Putin made his political career as a loyal bagman. He got his hands dirty for Mayor Sobchak in St Petersburg, and when police investigators were closing in on his boss on embezzlement charges, he arranged for the private plane that took him out of the country. When he worked at the Presidential Property Management Directorate, one of the more infamously corrupt agencies, even by Moscow’s standards, he kept his new boss out of the crosshairs, even while corruption investigations sprung up all around him. As director of the FSB and then prime minister, he looked after Yeltsin’s interests – literally the first thing he did as president was sign a decree guaranteeing his predecessor lifelong immunity from prosecution. So can Putin find himself a Putin of his own?
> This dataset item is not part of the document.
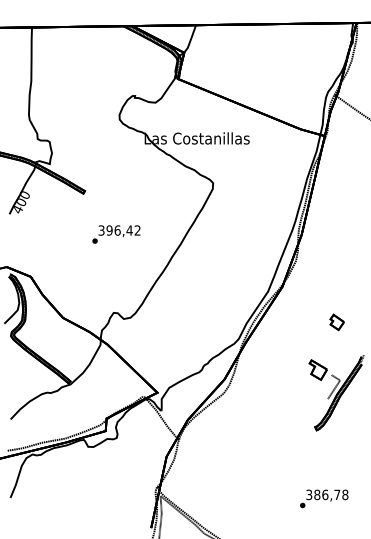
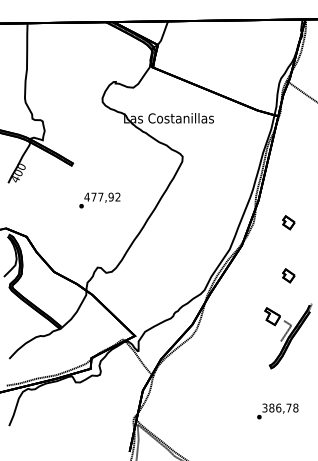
text: (115, 230) -> (99, 197), 396,42 -> 477,92
part: (336, 260) -> (288, 222), added
text: (324, 498) -> (278, 411), moved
This makes it all the more important to consider a third key question: just how far is Putin really in charge? I don’t mean that there are sinister string-pullers behind him, as much as that he has to work, find out about the world and issue his orders through others. The amount of power the machine has over its purported operator should not be underestimated. Mikhail Zygar, who always has a nose for a great story, tells of how Putin was persuaded to bid for the 2014 Winter Olympics. The oligarch Vladimir Potanin, a keen skier, had become involved with a project to develop a resort near his dacha at Krasnaya Polyana in Sochi. He was keen to make it part of an Olympic bid in order that the government would foot the bill, but Putin was dismissive when the idea was broached in 2005. At that time, he had not yet warmed to the idea of major sporting events as both national PR and great ways to make the elite compete for your favour (and the lucrative contracts to build facilities and infrastructure you can then dispense). So Potanin turned to Dmitry Peskov, then the deputy press secretary, who explained how to change the boss’s mind. Billboards went up advertising the Sochi bid, but only along roads that the presidential motorcade would be taking. Radio adverts were bought, but only on the stations and at times when Putin might be listening. Peskov arranged for someone in a ‘Direct Line’ to ask Putin when Russia would finally host an Olympics. The idea was to make him believe that the country was crying out for it, and that he could profit from that mood. He was duly convinced, and the whole effort of the state then went into trying to win the bid to stage a Winter Olympics in, of all places, a subtropical region, a city with no airport and minimal infrastructure, which had to be rebuilt pretty much from scratch, making it the most expensive Games to date. And all because Peskov was able to tell Potanin how to manage the boss.